REQUIRED ACTION:
Excluding any images, copy all of the lines below precisely as written.

RECORDED DATA:
⁂

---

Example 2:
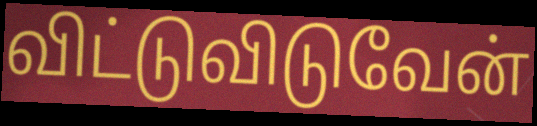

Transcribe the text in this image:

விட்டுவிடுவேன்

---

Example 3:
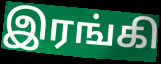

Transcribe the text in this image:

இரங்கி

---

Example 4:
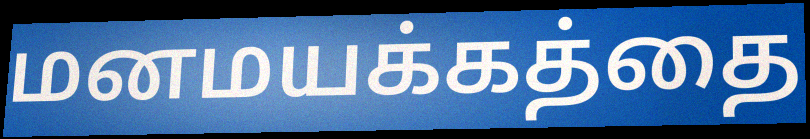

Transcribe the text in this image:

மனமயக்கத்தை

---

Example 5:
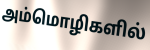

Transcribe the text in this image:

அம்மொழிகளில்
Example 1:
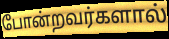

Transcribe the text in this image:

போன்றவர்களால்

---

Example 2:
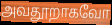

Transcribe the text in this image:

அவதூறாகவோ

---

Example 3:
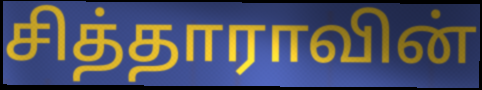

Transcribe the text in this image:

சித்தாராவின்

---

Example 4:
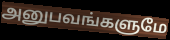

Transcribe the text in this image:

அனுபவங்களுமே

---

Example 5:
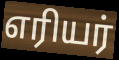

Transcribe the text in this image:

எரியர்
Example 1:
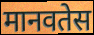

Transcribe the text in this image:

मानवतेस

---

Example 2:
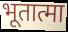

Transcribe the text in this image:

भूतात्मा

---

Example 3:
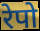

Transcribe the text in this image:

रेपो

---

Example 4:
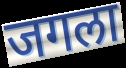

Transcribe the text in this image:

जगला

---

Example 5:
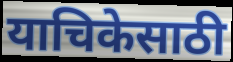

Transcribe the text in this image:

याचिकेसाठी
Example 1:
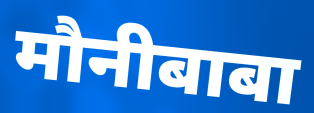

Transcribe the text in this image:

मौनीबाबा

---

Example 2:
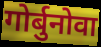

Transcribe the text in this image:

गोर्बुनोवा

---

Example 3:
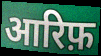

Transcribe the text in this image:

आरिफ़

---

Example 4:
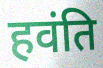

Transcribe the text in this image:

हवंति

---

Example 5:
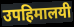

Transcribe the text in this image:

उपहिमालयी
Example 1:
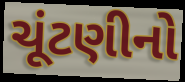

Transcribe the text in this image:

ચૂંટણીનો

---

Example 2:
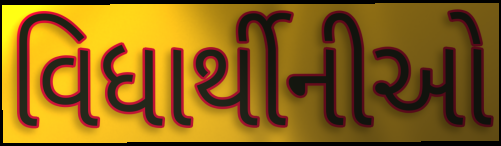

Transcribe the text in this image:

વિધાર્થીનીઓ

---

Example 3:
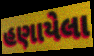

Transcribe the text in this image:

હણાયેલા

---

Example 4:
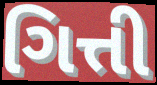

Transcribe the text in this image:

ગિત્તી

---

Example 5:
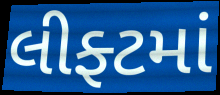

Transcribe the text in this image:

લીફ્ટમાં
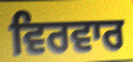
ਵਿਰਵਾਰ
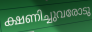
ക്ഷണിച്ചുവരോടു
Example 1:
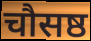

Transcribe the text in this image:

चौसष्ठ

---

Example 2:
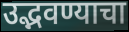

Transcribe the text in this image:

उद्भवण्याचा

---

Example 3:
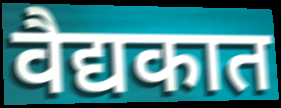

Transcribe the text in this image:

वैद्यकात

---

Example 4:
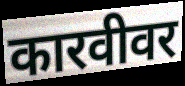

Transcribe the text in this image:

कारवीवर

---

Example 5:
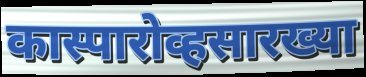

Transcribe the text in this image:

⁂

ANSWER BOX:
---

Example 2:

Transcribe the text in this image:

விட்டுவிடுவேன்

---

Example 3:

Transcribe the text in this image:

இரங்கி

---

Example 4:

Transcribe the text in this image:

மனமயக்கத்தை

---

Example 5:

Transcribe the text in this image:

அம்மொழிகளில்
Example 1:

Transcribe the text in this image:

போன்றவர்களால்

---

Example 2:

Transcribe the text in this image:

அவதூறாகவோ

---

Example 3:

Transcribe the text in this image:

சித்தாராவின்

---

Example 4:

Transcribe the text in this image:

அனுபவங்களுமே

---

Example 5:

Transcribe the text in this image:

எரியர்
Example 1:

Transcribe the text in this image:

मानवतेस

---

Example 2:

Transcribe the text in this image:

भूतात्मा

---

Example 3:

Transcribe the text in this image:

रेपो

---

Example 4:

Transcribe the text in this image:

जगला

---

Example 5:

Transcribe the text in this image:

याचिकेसाठी
Example 1:

Transcribe the text in this image:

मौनीबाबा

---

Example 2:

Transcribe the text in this image:

गोर्बुनोवा

---

Example 3:

Transcribe the text in this image:

आरिफ़

---

Example 4:

Transcribe the text in this image:

हवंति

---

Example 5:

Transcribe the text in this image:

उपहिमालयी
Example 1:

Transcribe the text in this image:

ચૂંટણીનો

---

Example 2:

Transcribe the text in this image:

વિધાર્થીનીઓ

---

Example 3:

Transcribe the text in this image:

હણાયેલા

---

Example 4:

Transcribe the text in this image:

ગિત્તી

---

Example 5:

Transcribe the text in this image:

લીફ્ટમાં
ਵਿਰਵਾਰ
ക്ഷണിച്ചുവരോടു
Example 1:

Transcribe the text in this image:

चौसष्ठ

---

Example 2:

Transcribe the text in this image:

उद्भवण्याचा

---

Example 3:

Transcribe the text in this image:

वैद्यकात

---

Example 4:

Transcribe the text in this image:

कारवीवर

---

Example 5:

Transcribe the text in this image:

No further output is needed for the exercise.